◆ TEXT SECTION:
--------------------------------

0

I am new to python and trying to calculate a simple linear regression. My model has one dependent variable and one independent variable. I am using linear_model.LinearRegression() from sklearn package. I got an R square value of .16 Then I used import statsmodels.api as sm mod = sm.OLS(Y_train,X_train) and I got an R square of 0.61. below is the code starting from getting data from big query

****Code for linear regression**** 
    train_data_df = pd.read_gbq(query,project_id)
    train_data_df.head()

    X_train = train_data_df.revisit_next_day_rate[:, np.newaxis]
    Y_train = train_data_df.demand_1yr_per_new_member[:, np.newaxis]

#scikit-learn version to get prediction R2
    model_sci = linear_model.LinearRegression()
    model_sci.fit(X_train, Y_train)


    print model_sci.intercept_
    print ('Coefficients: \n', model_sci.coef_)
    print("Residual sum of squares %.2f"
         % np.mean((model_sci.predict(X_train) - Y_train ** 2)))
    print ('Variance score: %.2f' %model_sci.score(X_train, Y_train))
    Y_train_predict = model_sci.predict(X_train)
    print ('R Square', r2_score(Y_train,Y_train_predict) )


****for OLM****

    print Y_train[:3]
    print X_train[:3]
    mod = sm.OLS(Y_train,X_train)
    res = mod.fit()
    print res.summary()

I am very new to this. Trying to understand which linear regression package should i use?

SAM244776
  • 1,375
  • 6
  • 18
  • 26
  • You need to show us what you've actually done, or else how could anyone say what you've done wrong? – juanpa.arrivillaga Jan 05 '17 at 22:34
  • Welcome to StackOverflow. Please read and follow the posting guidelines in the help documentation. [Minimal, complete, verifiable example](http://stackoverflow.com/help/mcve) applies here. We cannot effectively help you until you post your MCVE code and accurately describe the problem. – Prune Jan 05 '17 at 22:42
  • @juanpa.arrivillaga I have edited the question to add the code. – SAM244776 Jan 06 '17 at 00:08
  • So you know, sklearn's `LinearRegression` fits an intercept term by default while `sm.OLS` does not. – Nick Becker Jan 06 '17 at 00:29
  • Is there a way I can make OLS to fit the intercept ? – SAM244776 Jan 06 '17 at 01:02

1 Answers1

4

Found out the difference. It was the intercept. OLS does not take it by default. so by adding below code the answers matched.

X = sm.add_constant(X)
sm.OLS(y,X)
SAM244776
  • 1,375
  • 6
  • 18
  • 26

--------------------------------

◆ THE DATA:
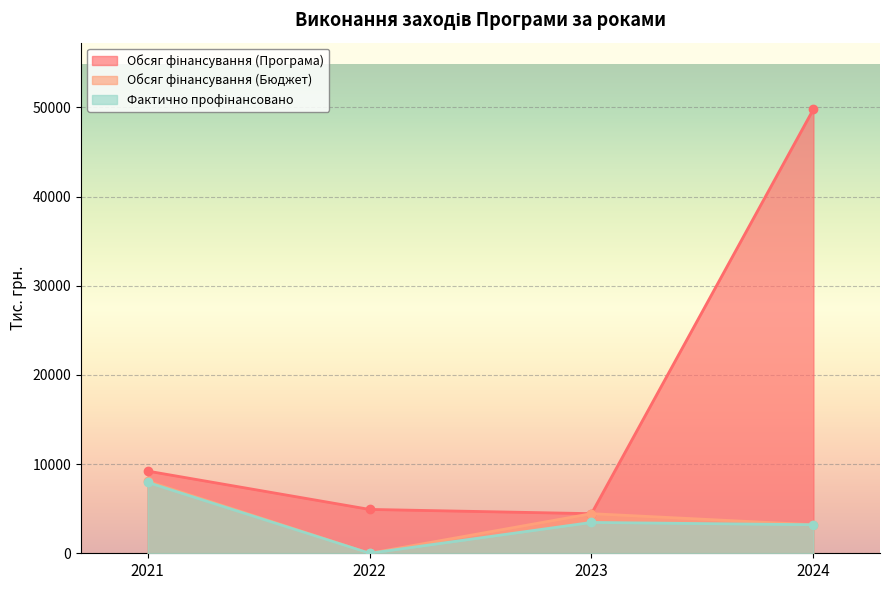

True or false: Обсяг фінансування (Програма) and Фактично профінансовано intersect in this chart.

False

--------------------------------

◆ TO DO:
A – Output everything in the regression thread from "Y_train_predict = model_sci.predict(X_train)" down to "should i use?", unchanged.
B – In the regression thread, what does sklearn's LinearRegression do by default that sm.OLS does not?
The material plays no role in this exercise.

◆ ANSWERS TO EACH TASK:
A –
Y_train_predict = model_sci.predict(X_train)
    print ('R Square', r2_score(Y_train,Y_train_predict) )


****for OLM****

    print Y_train[:3]
    print X_train[:3]
    mod = sm.OLS(Y_train,X_train)
    res = mod.fit()
    print res.summary()

I am very new to this. Trying to understand which linear regression package should i use?

B – It fits an intercept term.